So, yeah, I’m exhausted and I’ve only been back a week, but it’s a happy exhausted. Now, if I could just get my brain to shut off for longer than five hours, I could really enjoy a leisurely Saturday or Sunday morning.

I’m just a little bit scared…There, I said it. Yesterday, I began the work of coming back to work. I’ve been out of the world for almost a year because of some health issues and in six days, I’ll be back in my classroom.

Now, I know I’m a good teacher and I love what I do, but Twitter and my PLN have introduced me to a whole new world that I want to bring into my classroom, but can I do it in three months? I’m scared that I’ll slip back into the ‘safe’ routine that was my classroom because it’ll be easier than tackling the new world I know exists. I have lesson plans in place (I created them for my covering teacher), but they’re the old way I taught and I want to embrace the things I’ve learned in the last two months and let my kids show me what they want to learn.

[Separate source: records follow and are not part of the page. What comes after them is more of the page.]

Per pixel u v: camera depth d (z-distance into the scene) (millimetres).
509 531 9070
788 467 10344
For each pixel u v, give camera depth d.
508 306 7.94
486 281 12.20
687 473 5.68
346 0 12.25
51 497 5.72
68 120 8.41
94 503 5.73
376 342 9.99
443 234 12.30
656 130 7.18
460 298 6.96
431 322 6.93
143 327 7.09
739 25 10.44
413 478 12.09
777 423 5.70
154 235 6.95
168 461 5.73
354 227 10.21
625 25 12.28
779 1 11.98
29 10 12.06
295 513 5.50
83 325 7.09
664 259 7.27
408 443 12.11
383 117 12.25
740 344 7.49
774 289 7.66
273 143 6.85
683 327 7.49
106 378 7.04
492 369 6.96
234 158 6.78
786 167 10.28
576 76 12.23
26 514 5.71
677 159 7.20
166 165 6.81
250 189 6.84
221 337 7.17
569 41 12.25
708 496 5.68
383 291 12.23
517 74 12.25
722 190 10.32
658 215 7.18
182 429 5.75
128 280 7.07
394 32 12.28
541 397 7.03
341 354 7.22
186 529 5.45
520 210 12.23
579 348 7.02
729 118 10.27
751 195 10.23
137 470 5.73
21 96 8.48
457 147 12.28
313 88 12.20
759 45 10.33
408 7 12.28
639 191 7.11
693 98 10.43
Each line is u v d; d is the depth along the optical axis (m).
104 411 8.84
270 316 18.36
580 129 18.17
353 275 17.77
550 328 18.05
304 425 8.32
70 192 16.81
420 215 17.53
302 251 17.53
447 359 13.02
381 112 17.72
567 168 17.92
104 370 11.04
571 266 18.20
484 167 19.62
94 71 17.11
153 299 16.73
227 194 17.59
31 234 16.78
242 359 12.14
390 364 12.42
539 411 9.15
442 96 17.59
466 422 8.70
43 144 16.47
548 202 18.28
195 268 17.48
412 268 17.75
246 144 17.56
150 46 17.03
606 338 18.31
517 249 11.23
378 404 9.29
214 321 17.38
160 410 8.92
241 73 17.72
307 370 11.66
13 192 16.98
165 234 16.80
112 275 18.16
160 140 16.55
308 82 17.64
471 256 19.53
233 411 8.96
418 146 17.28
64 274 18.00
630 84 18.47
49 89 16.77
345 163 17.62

To be fair, I know that one of my classes will be easy because I already taught it the way I want to teach my other classes, but it’s the other classes that have me scared. Will the kids resist the change? Will the kids resist because it’s just easier to stick with the traditional method or they’re tired and don’t want to figure out something new? Will my colleagues think I’ve lost my mind in the past year? Will I care? All of these questions and many more are exploding in my brain and I needed to put it down on ‘paper’ so I could move on and get a move on with figuring out what I’m going to do with and for my kids.

So, yep, I am just a little bit scared, a little bit worried, but most of all, I’m excited — a lot! I can hardly wait to tackle this next step and share where we go. The Twitterverse, the twenty odd blogs I follow, and my PLN have provided me with ample ideas and resources and I am ready to go and put them into action. So, look out world, here I come.

And thanks — for sharing, for listening, and for caring.

I realized something today, less than five minutes ago really. I was watching this really incredible video from PBS about 21st Century Learners and I realized that I was hungry. (I haven’t figured out to embed the video into the post so here’s the link PBS – Digital Media – New Learners in the 21st Century)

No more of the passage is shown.